AI Papers Reader

Personalized digests of latest AI research

View on GitHub

LongEmotion: A New Benchmark for Measuring Emotional Intelligence in Large Language Models

Researchers have developed “LongEmotion,” a novel benchmark designed to assess how well large language models (LLMs) understand and express emotional intelligence (EI) in long, complex conversations. Current EI benchmarks often fall short because they focus on short, simple interactions, failing to capture the nuances of real-world dialogue.

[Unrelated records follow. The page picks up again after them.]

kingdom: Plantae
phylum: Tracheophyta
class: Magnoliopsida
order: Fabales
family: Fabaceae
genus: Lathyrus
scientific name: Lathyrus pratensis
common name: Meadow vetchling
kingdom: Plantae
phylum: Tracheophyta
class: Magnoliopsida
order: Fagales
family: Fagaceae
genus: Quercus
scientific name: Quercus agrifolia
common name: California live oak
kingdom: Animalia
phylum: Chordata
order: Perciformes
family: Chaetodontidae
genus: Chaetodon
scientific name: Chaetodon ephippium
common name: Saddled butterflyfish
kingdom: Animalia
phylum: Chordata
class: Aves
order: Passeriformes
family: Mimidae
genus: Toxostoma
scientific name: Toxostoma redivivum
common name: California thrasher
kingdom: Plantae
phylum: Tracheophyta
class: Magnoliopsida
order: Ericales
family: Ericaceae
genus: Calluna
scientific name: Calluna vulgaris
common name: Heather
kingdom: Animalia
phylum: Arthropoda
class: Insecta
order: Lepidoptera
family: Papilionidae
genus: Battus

LongEmotion aims to bridge this gap by introducing a diverse set of tasks that simulate extended, multi-turn interactions, requiring LLMs to maintain emotional coherence and demonstrate a deeper understanding of human emotions.

The LongEmotion benchmark comprises six key tasks:

  • Emotion Classification: Identifying the emotional category within a lengthy text, even when surrounded by irrelevant information.
  • Emotion Detection: Pinpointing a single unique emotion from a set of otherwise similar emotional expressions.
  • Emotion QA (Question Answering): Answering questions based on psychological literature, testing the model’s knowledge and application of emotional concepts.
  • Emotion Conversation: Simulating a multi-turn dialogue where the LLM acts as a psychological counselor, providing empathetic support.
  • Emotion Summary: Summarizing crucial aspects of a psychological pathology report, such as causes, symptoms, and treatment.
  • Emotion Expression: Generating a long-form emotional self-narrative in response to a given emotional context and psychometric assessment.

To tackle the challenges of long-context EI, the researchers introduced two innovative frameworks: Retrieval-Augmented Generation (RAG) and Collaborative Emotional Modeling (COEM). Unlike traditional RAG that relies on external knowledge bases, LongEmotion’s RAG method uses the conversation history itself as a dynamic source for information retrieval. COEM further enhances this by dividing the context into manageable chunks, using collaborating AI agents to enrich and re-rank information before generating a final emotional response. This multi-agent approach allows for a more nuanced understanding and generation of emotions.

Experiments conducted on the LongEmotion benchmark showed that both RAG and COEM significantly improved the EI-related performance of various LLMs across most tasks. The researchers highlight that these advancements are crucial for developing LLMs that can engage in more practical and real-world EI applications, such as providing mental health support or acting as more empathetic conversational partners. The study also includes a comparative analysis of different versions of GPT models, revealing their varying strengths and weaknesses in handling long-context emotional interactions.